Mysteries work best when there’s structure, logic, and purpose to them. Because I didn’t see any of that here, I turned on the script quickly. However, if you’re into shows like Dr. Who (which I only know from someone explaining it to me) or you’re a David Lynch fan, you may find more value in this than I did. It’s a trippy script, and some people don’t need the sort of story conventions I do to enjoy a film. So I’m hoping it finds some fans. But since I was so confused so much of the time, and since I never got that big payoff that tied all the confusion together, Observation Car just didn’t do it for me.

Script link: Observation Car

[x] what the hell did I just read?
[ ] wasn’t for me
[ ] worth the read
[ ] impressive
[ ] genius

What I learned: I think one of the most dangerous things a mystery writer can do is make everything up as he goes along. 99% of the time, it will feel to the reader like it was made up as it went along.

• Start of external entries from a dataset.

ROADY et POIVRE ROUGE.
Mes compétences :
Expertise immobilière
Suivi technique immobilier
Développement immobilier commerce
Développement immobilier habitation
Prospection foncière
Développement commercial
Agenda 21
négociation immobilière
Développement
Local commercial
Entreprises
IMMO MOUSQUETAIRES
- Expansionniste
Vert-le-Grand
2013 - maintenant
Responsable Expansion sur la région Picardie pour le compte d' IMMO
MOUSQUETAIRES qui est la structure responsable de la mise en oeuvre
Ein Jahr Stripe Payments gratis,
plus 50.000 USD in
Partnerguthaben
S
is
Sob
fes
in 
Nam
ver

Readers like writers who can craft a story, who can create a series of clever setups and payoffs that show a plan. It implies a writer who knows what he’s doing.

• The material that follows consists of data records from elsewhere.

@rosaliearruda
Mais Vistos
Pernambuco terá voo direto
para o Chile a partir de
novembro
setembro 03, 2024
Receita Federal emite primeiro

Why this script isn’t ready for a script sale: Lack of structure. More preparation (outlining) needs to be put in at the beginning of the writing process so things don’t feel so random. The writing here, like all the scripts this week so far, is solid. The sentences are well-written. They’re descriptive, clear. I don’t remember a single spelling mistake. That was never the problem. It was simply that the writer didn’t seem to know where he was going with the story, and that lack of planning implies someone who doesn’t understand the value of structure. In this business, structure is everything. Because you often won’t be writing for yourself. You’ll be writing for someone else. That’s where all the money is. And when these producers come to you and say, “What’s your plan for adapting this novel?” you need to be able to convey, from a structural (often 3-Act) standpoint, how you plan to wrangle in the story. You can’t just say, “Well, I fly by the seat-of-my-pants and just see where it goes.” They’ll have you out the door before you’re able to thank them for the opportunity.